• [Task brief]: Copy every line of the entries below word for word, leaving out the pictures.

(Images with keypoint coordinates)
[Start of section]
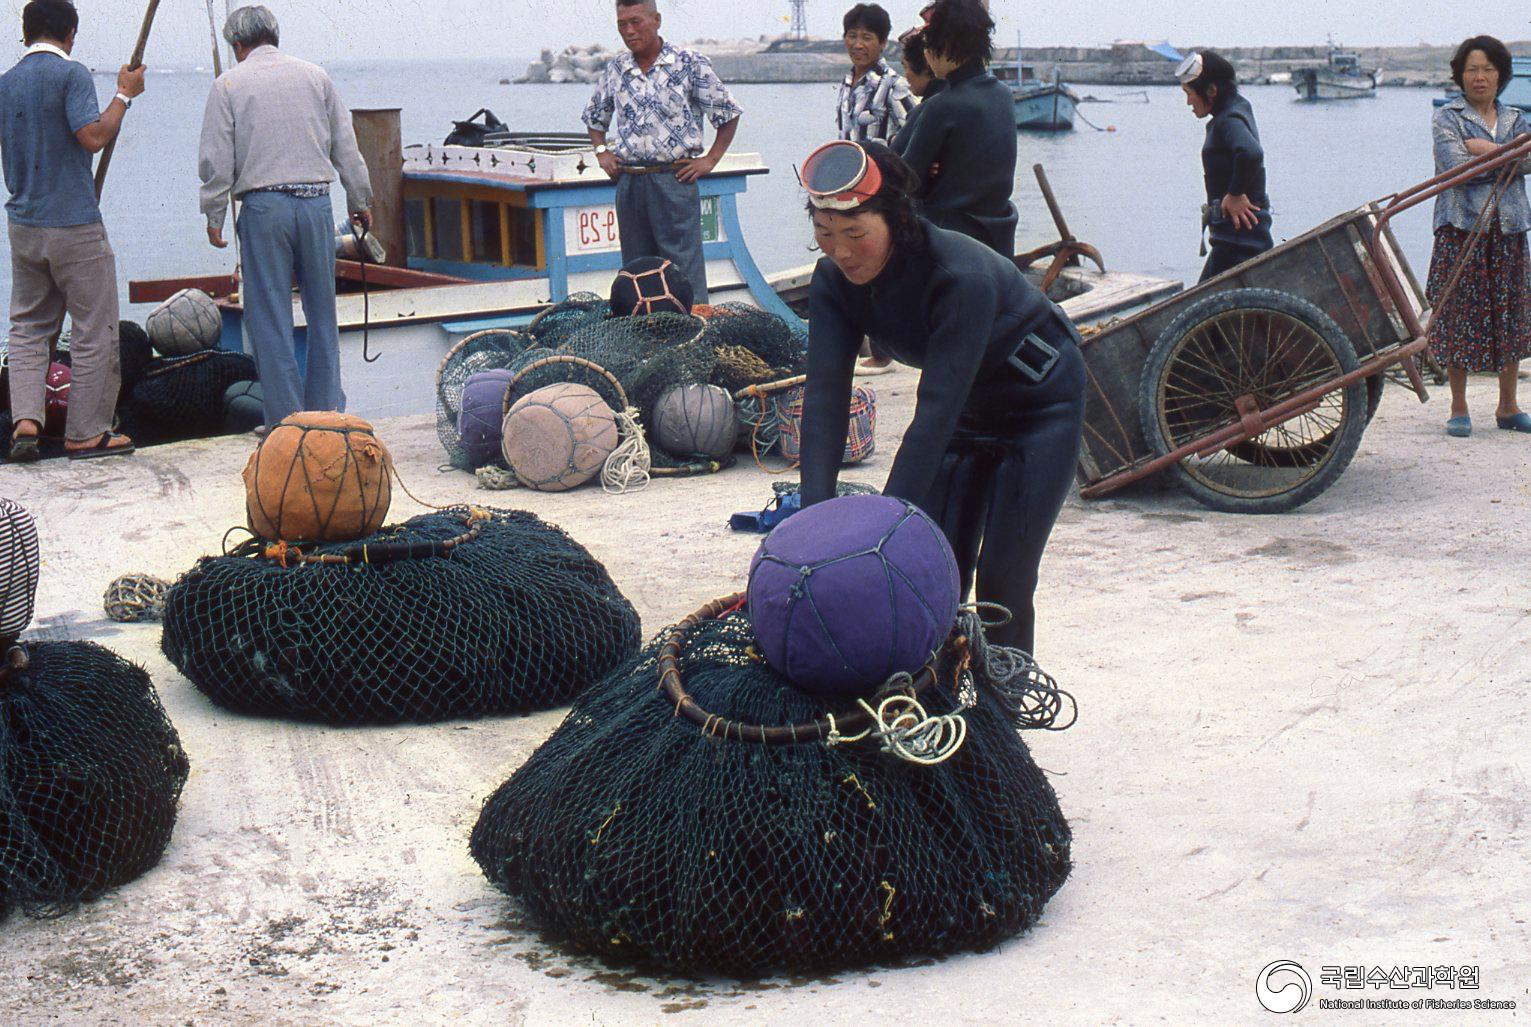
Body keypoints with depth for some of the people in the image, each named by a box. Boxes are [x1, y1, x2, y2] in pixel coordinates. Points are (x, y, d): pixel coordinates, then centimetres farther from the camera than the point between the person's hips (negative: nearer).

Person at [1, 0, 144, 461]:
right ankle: (85, 433, 5)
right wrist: (124, 95, -8)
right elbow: (94, 137, -19)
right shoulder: (71, 74, -10)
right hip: (74, 224, -7)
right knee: (93, 330, 2)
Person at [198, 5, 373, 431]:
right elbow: (346, 148, 13)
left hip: (263, 207, -3)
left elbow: (217, 160, -2)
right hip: (316, 203, 3)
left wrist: (214, 215, 7)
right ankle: (327, 409, 17)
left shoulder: (229, 84, 2)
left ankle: (286, 418, 3)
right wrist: (359, 201, 22)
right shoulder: (315, 76, 10)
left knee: (270, 319, 2)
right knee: (323, 312, 13)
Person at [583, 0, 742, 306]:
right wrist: (601, 152, 10)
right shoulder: (615, 69, 11)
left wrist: (709, 160, -3)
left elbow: (728, 114, 3)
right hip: (628, 183, 5)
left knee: (685, 269, -6)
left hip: (675, 180, -5)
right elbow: (594, 118, 26)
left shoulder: (690, 64, -3)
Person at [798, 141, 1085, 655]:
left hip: (1040, 405, -6)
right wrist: (815, 514, -36)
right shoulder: (834, 281, -17)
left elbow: (937, 406, -39)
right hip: (965, 408, 6)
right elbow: (825, 395, -24)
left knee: (1001, 585, -9)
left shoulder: (962, 274, -36)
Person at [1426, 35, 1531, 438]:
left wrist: (1485, 149, -12)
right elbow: (1454, 166, -14)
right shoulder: (1447, 118, 3)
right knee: (1459, 314, -4)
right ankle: (1458, 408, 5)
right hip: (1462, 226, -4)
[End of section]
• [Task answer]:
Body keypoints with depth for some of the people in the image, each named by a box. Boxes are [x1, y1, x2, y2] in pixel coordinates. Points are (x, y, d): pixel coordinates, then centimetres farther from the camera than the point between the person's hips (negative: nearer).

Person at [1, 0, 144, 461]:
right ankle: (85, 433, 5)
right wrist: (124, 95, -8)
right elbow: (94, 137, -19)
right shoulder: (71, 74, -10)
right hip: (74, 224, -7)
right knee: (93, 330, 2)
Person at [198, 5, 373, 431]:
right elbow: (346, 148, 13)
left hip: (263, 207, -3)
left elbow: (217, 160, -2)
right hip: (316, 203, 3)
left wrist: (214, 215, 7)
right ankle: (327, 409, 17)
left shoulder: (229, 84, 2)
left ankle: (286, 418, 3)
right wrist: (359, 201, 22)
right shoulder: (315, 76, 10)
left knee: (270, 319, 2)
right knee: (323, 312, 13)
Person at [583, 0, 742, 306]:
right wrist: (601, 152, 10)
right shoulder: (615, 69, 11)
left wrist: (709, 160, -3)
left elbow: (728, 114, 3)
right hip: (628, 183, 5)
left knee: (685, 269, -6)
left hip: (675, 180, -5)
right elbow: (594, 118, 26)
left shoulder: (690, 64, -3)
Person at [798, 141, 1085, 655]:
left hip: (1040, 405, -6)
right wrist: (815, 514, -36)
right shoulder: (834, 281, -17)
left elbow: (937, 406, -39)
right hip: (965, 408, 6)
right elbow: (825, 395, -24)
left knee: (1001, 585, -9)
left shoulder: (962, 274, -36)
Person at [1426, 35, 1531, 438]:
left wrist: (1485, 149, -12)
right elbow: (1454, 166, -14)
right shoulder: (1447, 118, 3)
right knee: (1459, 314, -4)
right ankle: (1458, 408, 5)
right hip: (1462, 226, -4)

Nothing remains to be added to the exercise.